- Текст -
Конечно, мы все тогда были охвачены жаждой мести за бесчинства немецких оккупантов. Месть грубая, бесчеловечная, переходила в чувство возмездия, а затем и в милосердие победителей.
«Записки» дают богатый исторический пейзаж «после битвы» тех лет. Конечно, Слуцкому повезло, перед ним проходили пестрые вереницы разноплеменных событий и судеб. Но великая заслуга автора в том, как использован весь этот материал; впечатление такое, что он ничего не упустил. Он не считался с запретом внутреннего цензора. Он писал о разгуле советского антисемитизма, мог сочувственно отнестись к белоэмигрантам, писал о нашей советской ограниченности, невежестве.
Более всего я завидовал всеохватной его памяти, его дальнозоркому глазу, тому, как добросовестно он запомнил, сохранил, записал свою войну. Завидовал, потому что четыре года моей войны и я тоже мог бы по-своему изложить, записать, ведь было пережито многое, а вот не сумел, не сделал, понадеялся на память, а она слишком быстро заросла. «Записки» Бориса Слуцкого – не только заслуга его самодисциплины, это еще и высокое чувство его ответственности перед историей, и свойство его таланта.
Слуцкий писал поражающе много. После его смерти стали публиковаться подборки стихов, десятки, сотни стихов. Вышли два больших сборника неизданного. Не то чтобы он писал в стол из-за каких-то цензурных соображений. Пришла та пора, когда напечатать, опубликовать – уже неважно. Важно написать. Пишешь, потому что пишется, поёшь для себя свою песню. Поэзия переполняла его, он торопился записывать, словно бы стенографировал чьи-то голоса, диктующие ему.
Очевидно, и свои «Записки о войне» он мог при жизни опубликовать. Проза его так же требовала выхода, и он хотел еще многое сказать. Однажды мы гуляли с ним по Комарову, и он увлеченно рассказывал подробности Шахтинского дела, у него сложилась история этого первого процесса, с которого начался сталинский террор. Его рука с пером не поспевала за его талантом.

- Задание -
Почему рассказчик в тексте о «Записках» Бориса Слуцкого завидовал памяти Слуцкого? Ответьте в одном–трех предложениях.

- Данные -

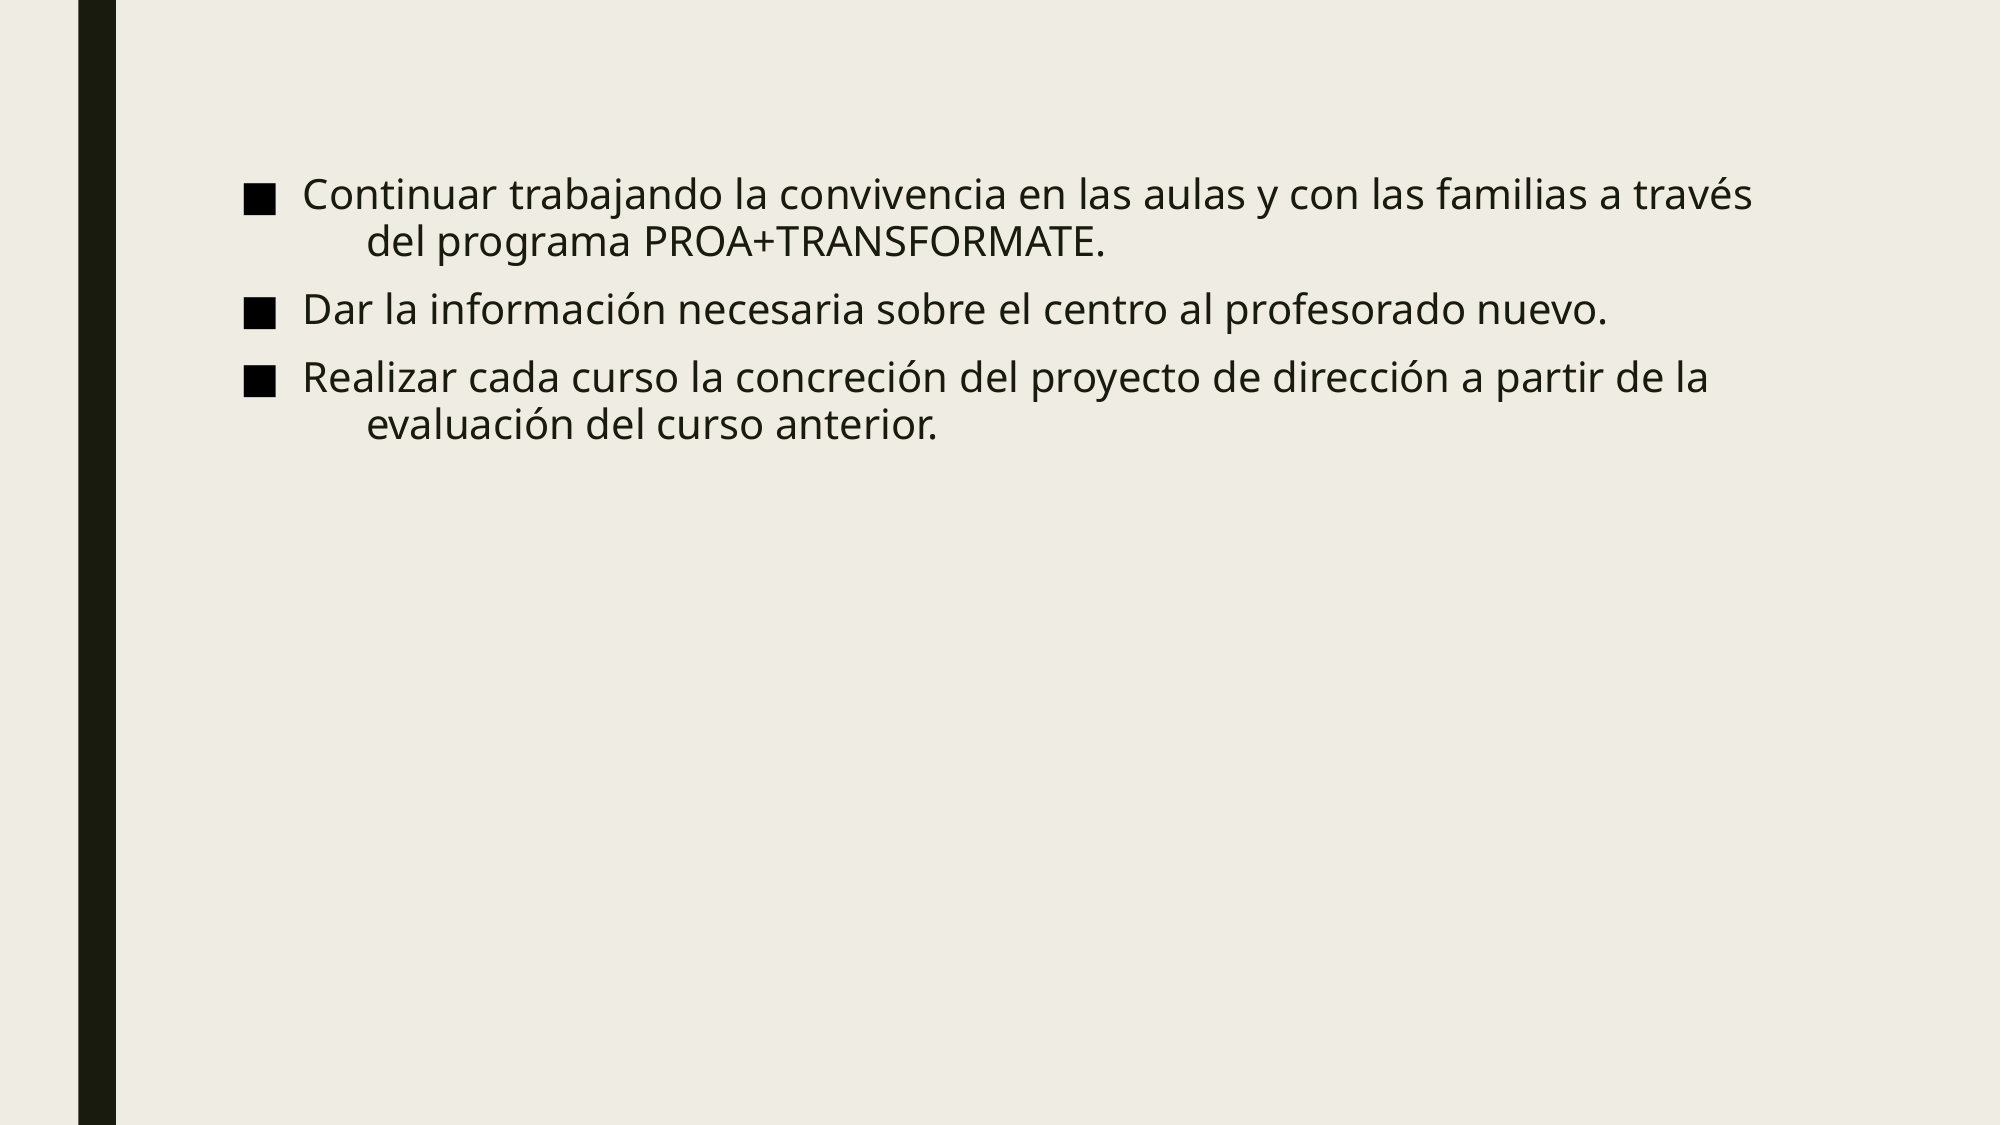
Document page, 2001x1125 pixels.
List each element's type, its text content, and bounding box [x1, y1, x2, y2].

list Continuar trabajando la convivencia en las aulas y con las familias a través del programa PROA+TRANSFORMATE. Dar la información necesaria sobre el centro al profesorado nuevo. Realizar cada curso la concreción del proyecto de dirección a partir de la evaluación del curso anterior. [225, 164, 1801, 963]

- Итоговый ответ -
Рассказчик тоже мог бы по-своему изложить и записать четыре года своей войны: пережито было многое. Но он этого не сделал. Он понадеялся на память, а она слишком быстро заросла.